Les recommandations du rapport Draghi sont nombreuses, presque trop, souligne Christian de Boissieu. Une sorte de liste à la Prévert. Certaines méritent plus d’attention.
Le diagnostic du rapport Draghi est implacable et convaincant. A l’aune des indicateurs pertinents (croissance, investissement, innovation, emploi, productivité…), l’Europe décroche vis-à-vis des Etats-Unis mais aussi de la Chine. Au fil de l’eau, elle est menacée de déclassement et de marginalisation.
Le rapport appelle à un sursaut politique des Européens. Car sont en jeu à la fois l’avenir du marché unique, notre capacité à traiter de réindustrialisation et de souveraineté, notre aptitude à améliorer la gouvernance de l’Union européenne et de l’euro…

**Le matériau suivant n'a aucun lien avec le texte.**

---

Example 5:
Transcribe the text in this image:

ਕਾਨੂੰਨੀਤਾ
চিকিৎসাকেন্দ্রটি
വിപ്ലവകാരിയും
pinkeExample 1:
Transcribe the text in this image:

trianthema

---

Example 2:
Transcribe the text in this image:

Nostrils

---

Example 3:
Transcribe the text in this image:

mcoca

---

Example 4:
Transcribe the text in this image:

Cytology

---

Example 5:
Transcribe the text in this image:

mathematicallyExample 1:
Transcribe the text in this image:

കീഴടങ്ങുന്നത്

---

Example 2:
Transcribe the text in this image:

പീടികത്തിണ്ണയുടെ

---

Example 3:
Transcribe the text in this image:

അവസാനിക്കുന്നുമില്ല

Les recommandations sont nombreuses, presque trop. Une sorte de liste à la Prévert. Certaines méritent plus d’attention.
Dilemme absurde
Modifier la politique européenne de la concurrence ? On en parle depuis des lustres. La Commission européenne, partant d’une définition trop étroite de l’aire de marché « pertinente », a souvent privilégié la protection des consommateurs sur la compétitivité des entreprises, refusant nombre de fusions qui auraient donné aux firmes européennes la taille critique face aux géants américains, japonais, chinois…
Dilemme absurde, car les consommateurs peuvent profiter de la compétitivité améliorée des firmes. Pas besoin ici de modifier les traités, ce qui serait risqué. Il suffit de faire évoluer de façon pragmatique la jurisprudence des autorités en charge.

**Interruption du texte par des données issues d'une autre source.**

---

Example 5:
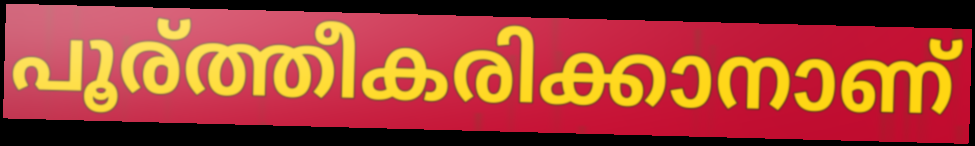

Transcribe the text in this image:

പൂര്ത്തീകരിക്കാനാണ്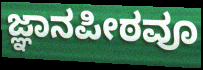
ಜ್ಞಾನಪೀಠವೂ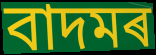
বাদমৰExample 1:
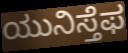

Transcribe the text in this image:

ಯುನಿಸ್ತೆಫ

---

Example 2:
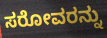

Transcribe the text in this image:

ಸರೋವರನ್ನು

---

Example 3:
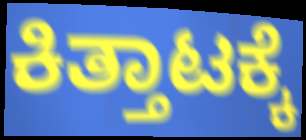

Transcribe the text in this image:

Relancer l’union des marchés de capitaux (UMC) ? En fait, la lancer : rien de significatif n’est intervenu depuis le plan d’action de 2015, un texte publié avant le référendum du Brexit. On pensait faire l’UMC avec Londres. Il faut la mettre en oeuvre sans, et même contre, la City.

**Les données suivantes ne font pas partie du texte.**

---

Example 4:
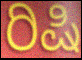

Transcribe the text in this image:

ರಿಷಿ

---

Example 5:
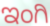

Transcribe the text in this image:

ಇಂಗಿ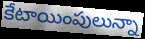
కేటాయింపులున్నా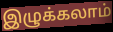
இழுக்கலாம்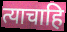
त्याचाहि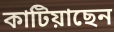
কাটিয়াছেন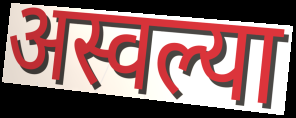
अस्वल्या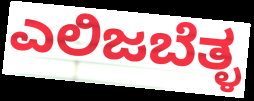
ಎಲಿಜಬೆತ್ಳ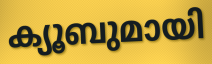
ക്യൂബുമായി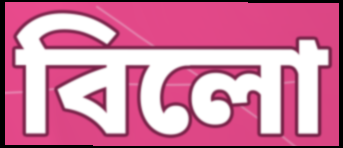
বিলোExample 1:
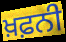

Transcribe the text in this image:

ਖ਼ਫ਼ਨੀ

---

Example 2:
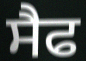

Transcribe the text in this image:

ਸੈਫ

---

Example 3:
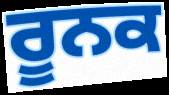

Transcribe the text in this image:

ਰੂਨਕ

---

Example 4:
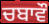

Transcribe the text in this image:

ਚਬਾਵੌ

Les chantiers prioritaires de l’UMC sont identifiés : lutte contre la fragmentation des marchés financiers, relance de la titrisation, incitations pour attirer les PME en Bourse, rapprochement des Codes de commerce nationaux, extension des compétences du régulateur financier européen… En espérant – on peut rêver ! – un zeste de coopération entre Euronext et la Bourse de Francfort. Les défis, ici, ne sont pas techniques, mais bien politiques.
« La référence à un nouvel emprunt commun dans le contexte compliqué actuel montre que l’Europe n’a toujours pas trouvé la bonne parade aux subventions budgétaires déversées par l’IRA dans l’économie américaine.«
Lancer une nouvelle mutualisation des dettes publiques ? On en comprend les raisons. Dans nombre de pays membres, dont la France, le niveau des déficits et de la dette publique est tel que les budgets vont avoir du mal à couvrir à la fois les charges d’intérêt, la transition écologique, la défense, la santé, l’éducation, etc.
La tentation est grande de desserrer la contrainte financière en la déplaçant pour partie à l’échelle européenne. Les montants avancés par le rapport sont à la fois impressionnants mais aussi possibles, vu l’épargne privée accumulée face au Covid et aux chocs géopolitiques.
L’Europe n’a pas trouvé la parade
Cependant, cette proposition est fragile. La divergence des situations budgétaires nationales ne va pas inciter les « bons élèves » à jouer le jeu. En outre, le premier emprunt commun, celui de 750 milliards d’euros en 2020, n’a été à ce jour consommé qu’au tiers. Lourdeurs bureaucratiques, manque de projets rentables… Achevons la première phase avant d’en lancer une deuxième.
Nombre des propositions du rapport Draghi sont à mettre en oeuvre rapidement. Mais la référence à un nouvel emprunt commun dans le contexte compliqué actuel montre que l’Europe n’a toujours pas trouvé la bonne parade aux subventions budgétaires déversées par l’Inflation Reduction Act dans l’économie américaine.